Parry, a 26-year-old with one victory on the European Tour - the 2010 Vivendi Cup, had five birdies on the front nine and added three more on the back for a one-shot lead over fellow Brit Simon Khan.
Four players had 66s. The group includes Ireland's Shane Lowry, Finland's Mikko Ilonen, England's James Harrison, Thailand's Kiradech Aphibarnrat and American Phil Mickelson.
Starting on the 10th tee, Mickelson - the highest-ranked player in the field at No. 8 - posted six birdies, an eagle on the par-5 12th (his third hole of the day) and two bogeys, including one on his first hole. The 43-year-old four-time major champion is looking to rebound from a missed-cut last week in the Greenbrier Classic in advance of next week's British Open at Muirfield.

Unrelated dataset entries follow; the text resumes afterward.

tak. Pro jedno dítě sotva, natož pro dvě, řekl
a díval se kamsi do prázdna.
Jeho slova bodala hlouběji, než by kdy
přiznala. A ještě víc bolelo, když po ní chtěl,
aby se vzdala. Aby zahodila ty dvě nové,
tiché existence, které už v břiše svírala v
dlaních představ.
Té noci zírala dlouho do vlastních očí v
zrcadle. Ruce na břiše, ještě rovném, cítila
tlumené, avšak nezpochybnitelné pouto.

"It's great for me to get off to a decent start because I have gotten off to poor starts the last couple of years here, and I have been fighting just to make the cut and get into reasonable contention," Mickelson said. "Many of my great rounds in the past have started with a bogey, so I wasn't too worried."

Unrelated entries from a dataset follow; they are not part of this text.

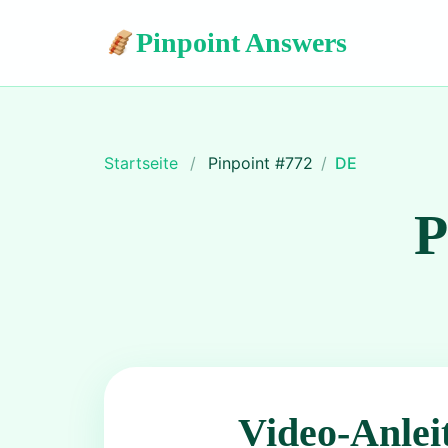
Pinpoint Answers
Startseite
/
Pinpoint #
772
/
DE
P
Video-Anlei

He also likes the variety presented by the Castle Stuart course, a 2009-opened layout developed and designed by American Mark Parsinen. "It gives you a chance to hit all the shots we'll play next week - to have bump-and-run iron shots into the green, to run shots up, putt off the green . . . but not get beat up the week before," Mickelson added.
"You can only handle so much punishment the week before the Open when the rough is so thick and the penalty for a miss is so great."
The course came under criticism two weeks ago by Graeme McDowell, who said the move to Castle Stuart caused the Scottish Open to "lose its identity and its prestige" by going to a newer venue. "Castle Stuart probably has not been a strong enough golf course," noted the Northern Irishman, who won last week's French Open and is not playing this week. "It is a beautiful venue - but probably a little too wide open off the tee and a little one-dimensional."
McDowell later called Martin Gilbert, the CEO of the tournament's sponsor, Aberdeen Asset Management, and apologized for his remarks. "Graeme contacted me to apologize," Gilbert told Sky Sports on Thursday. "He's not the first person to say something they regret, so we've got no problems whatsoever with him."